Sol Meliá has announced results for the first half of the year 2001 which confirm the successful integration of the Tryp Hotel chain and the positive performance of the city hotel business, particularly in Spain.
Earnings before interest, taxes, depreciation and amortisation (EBITDA) rose to 22,629 million pesetas - 136 million euros - an 18% increase over the same period in the previous year.
Earnings before interest, taxes, depreciation, amortisation and rentals (EBITDAR) achieved by Sol Meliá during the first half of the year reached 26,589 million pesetas - 160 million euros -, a 33% increase over the previous year. Consolidated revenues rose to 82,195 million pesetas - 494 million euros -, an increase of 29% over the same period in the year 2000.
Net profits for the first half of the year were 8,760 million pesetas - 53 million euros -, 11 % less than in 2000. The decrease was due to the effect of the extraordinary profits obtained in the year 2000 with the sale of hotels in the Dominican Republic and the Canary Islands.
The positive results announced by the hotel company confirm the generation of the synergies expected after the purchase of Tryp Hotels.
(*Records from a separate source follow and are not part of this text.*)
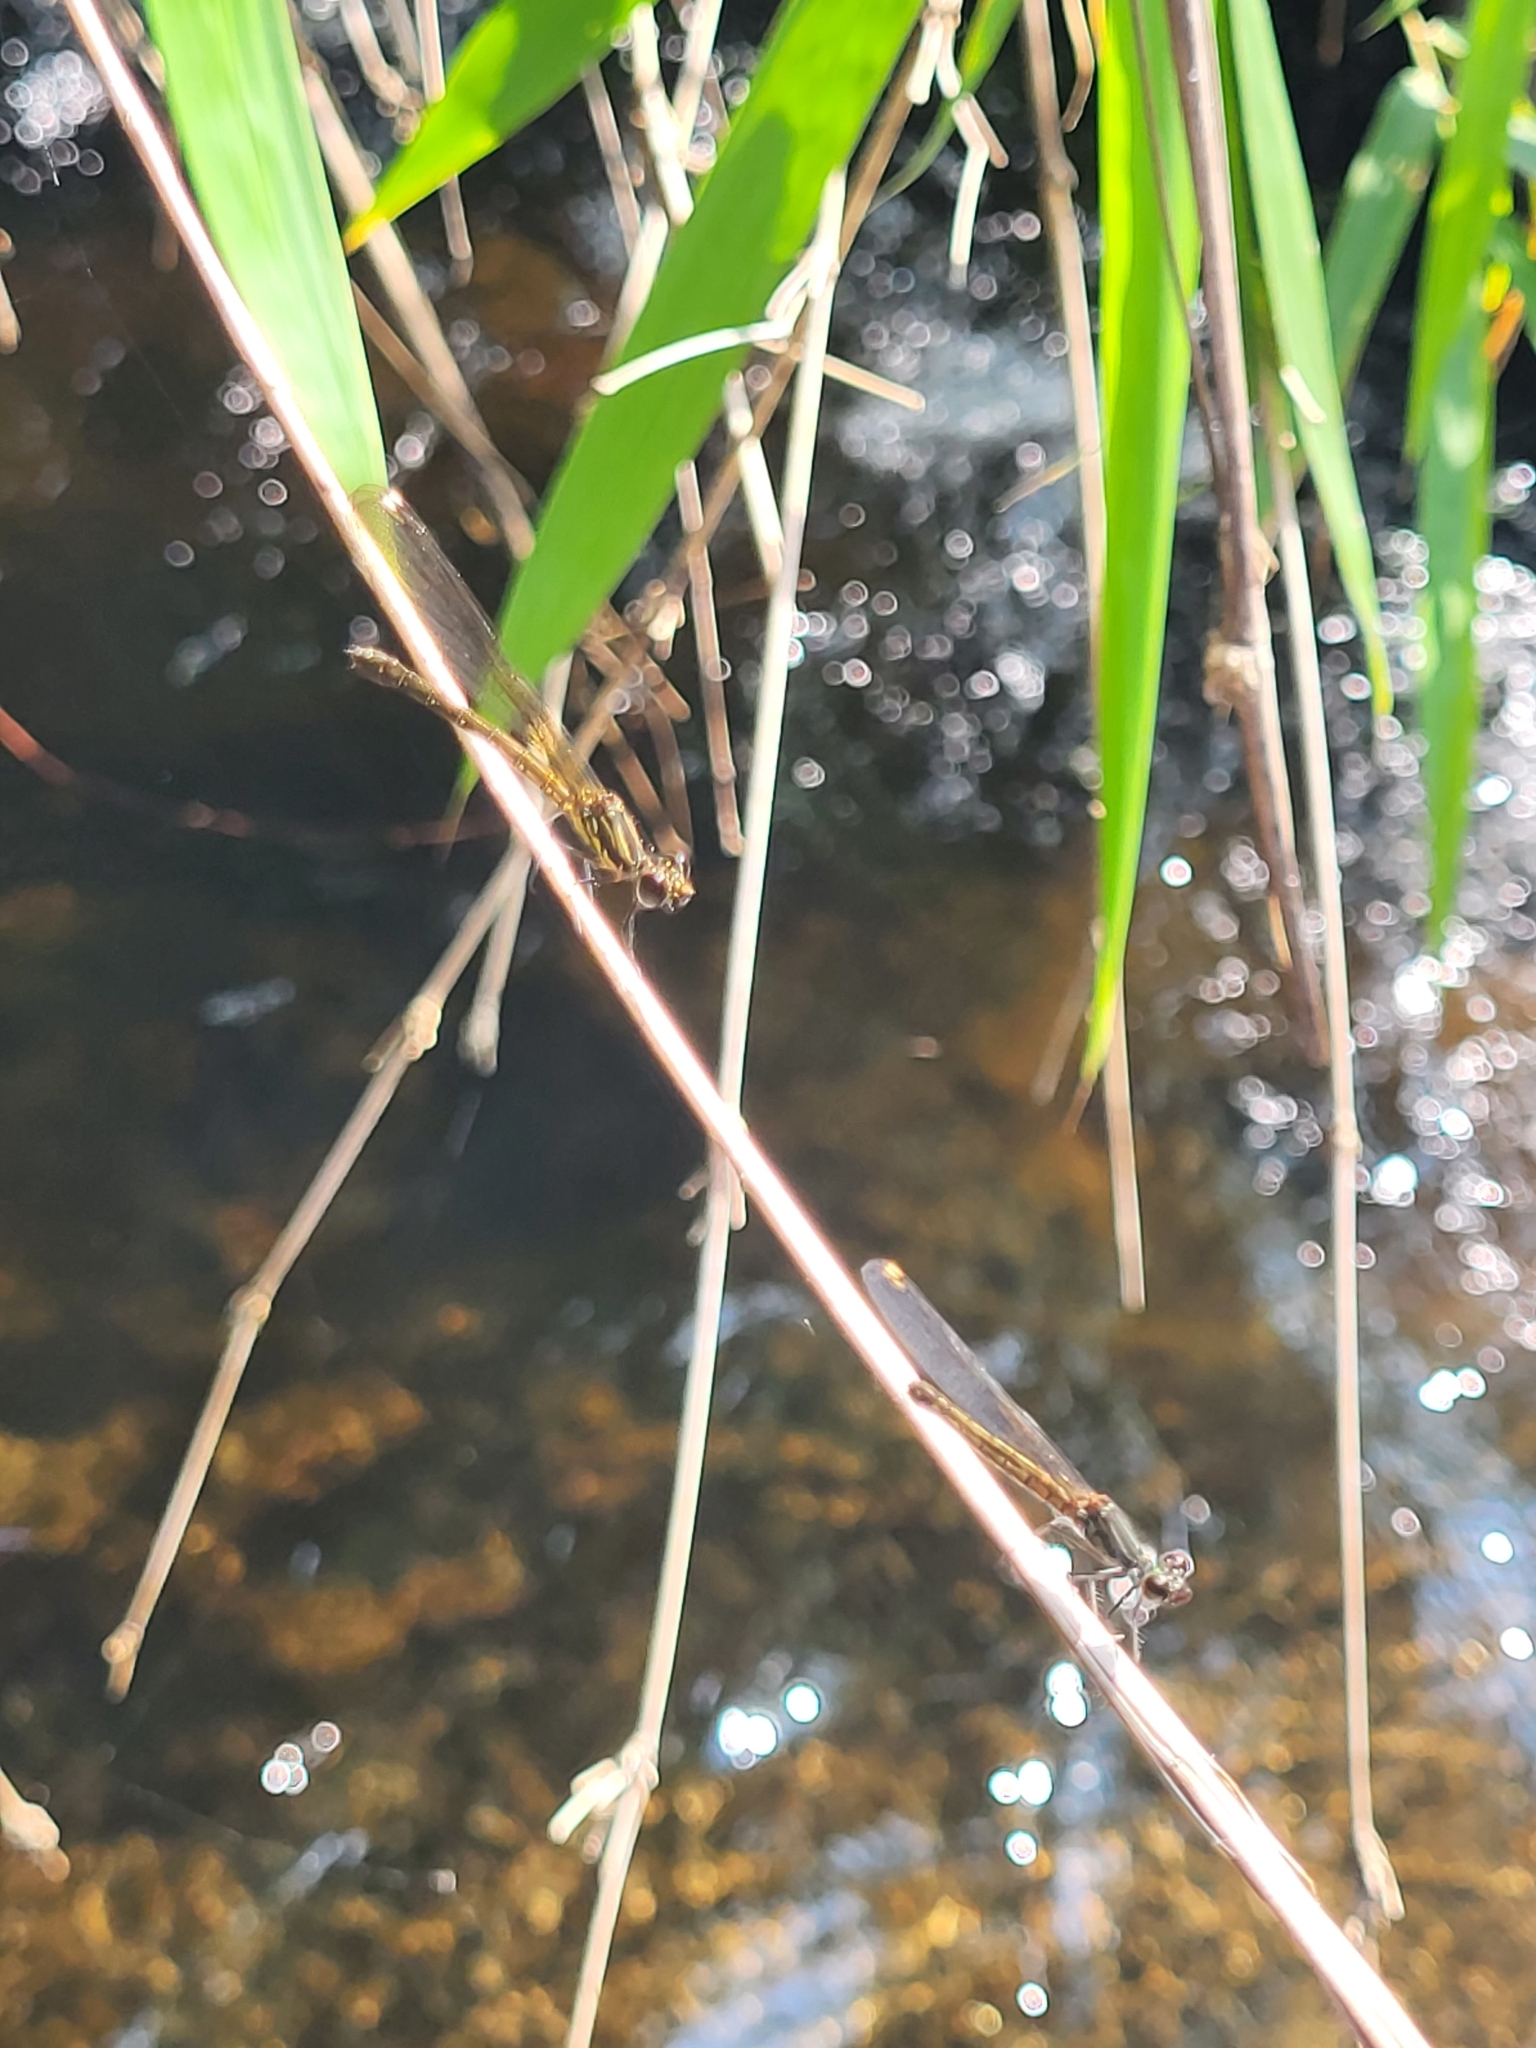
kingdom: Animalia
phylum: Arthropoda
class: Insecta
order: Odonata
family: Chlorocyphidae
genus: Libellago
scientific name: Libellago indica
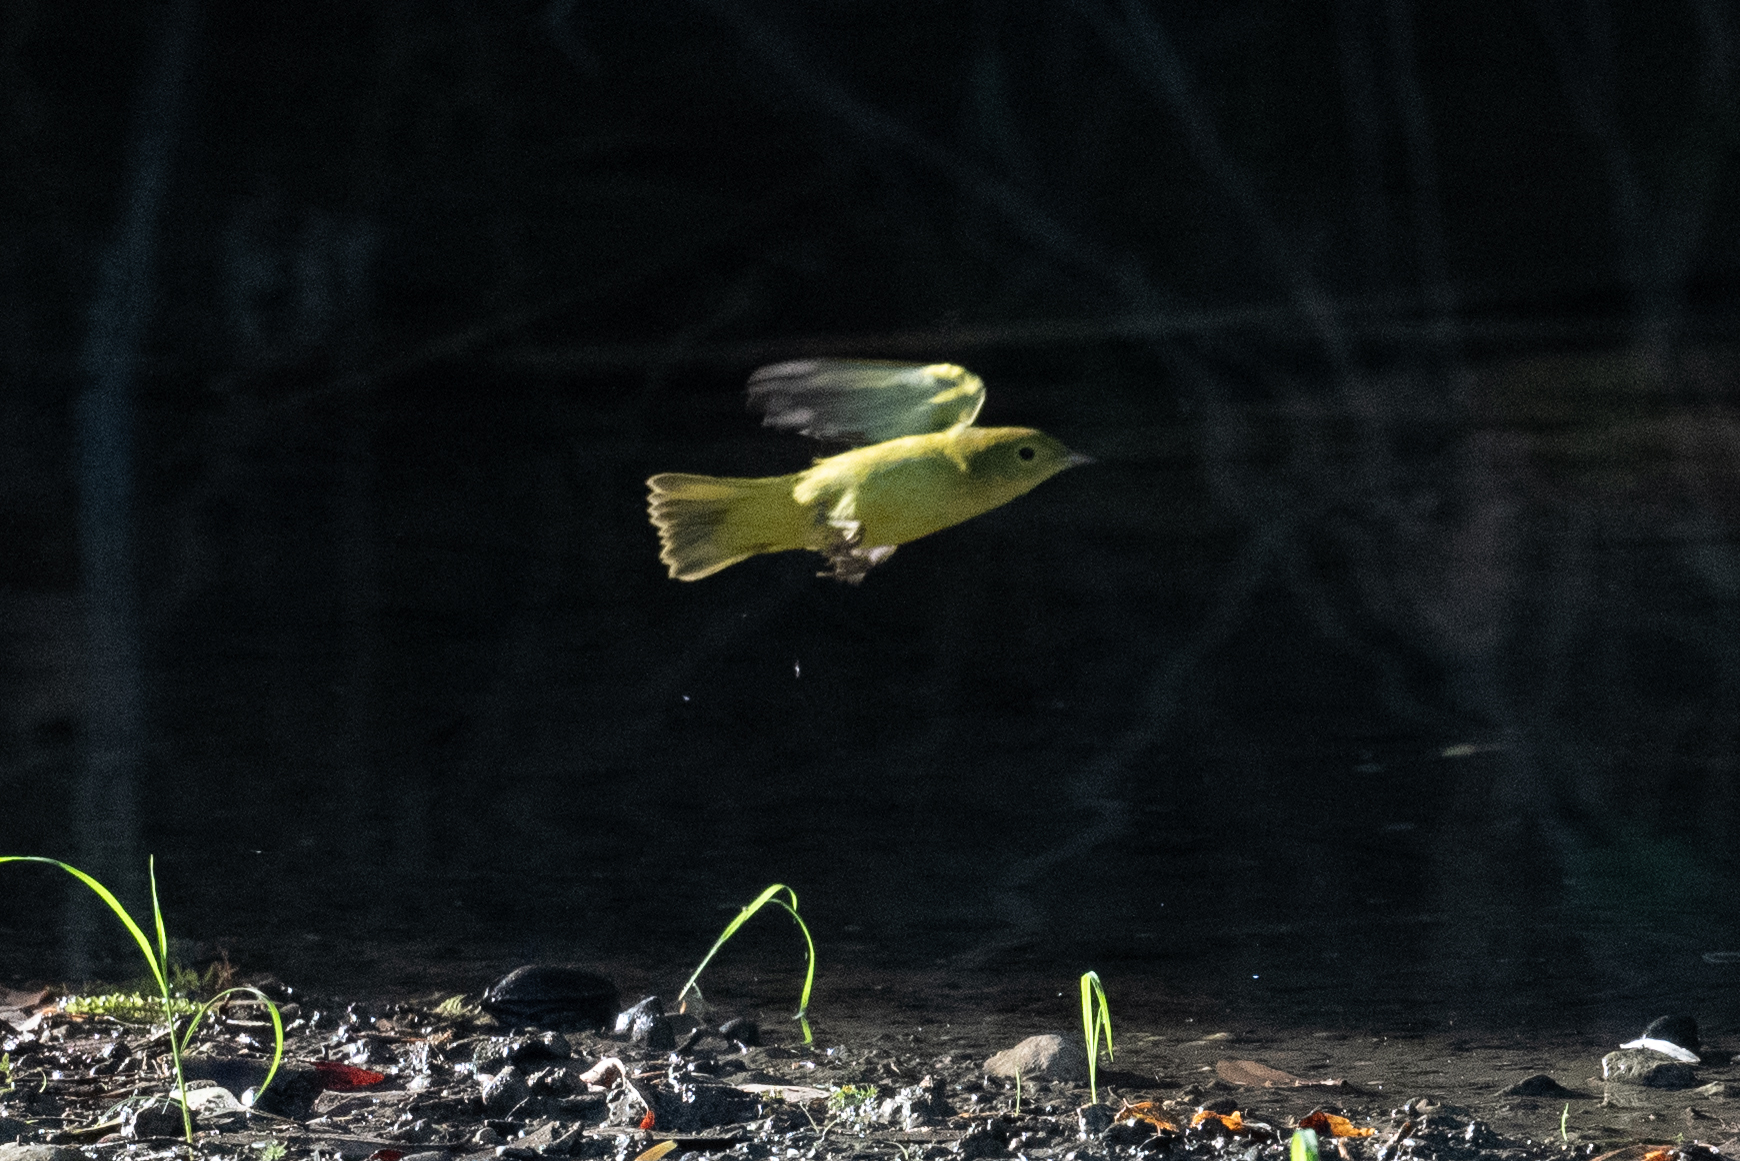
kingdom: Animalia
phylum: Chordata
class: Aves
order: Passeriformes
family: Parulidae
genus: Setophaga
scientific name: Setophaga petechia
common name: Yellow warbler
These synergies are expected to generate cost savings of at least 1,100 million pesetas -7 million euros- by the close of year 2001.
The results have also been achieved in large part due to the excellent performance of the company’s European City Division, especially in Spain. Hotels in the division saw an overall increase in RevPar (revenues per available room) of 8.6%, a figure that reached 12.9% in those hotels previously operated by the Tryp Hotels group.
The high occupancy levels achieved over the Easter period also favoured hotels in the European Resort Division, producing a 6.6% increase in RevPar (19.3% in TRYP hotels). RevPar in the Americas Division also grew by a significant 13.5%.
Management fee revenues were boosted by the contribution of the Cuba Division which saw growth of 30.7%, assisted by recovery in the German and Canadian feeder markets.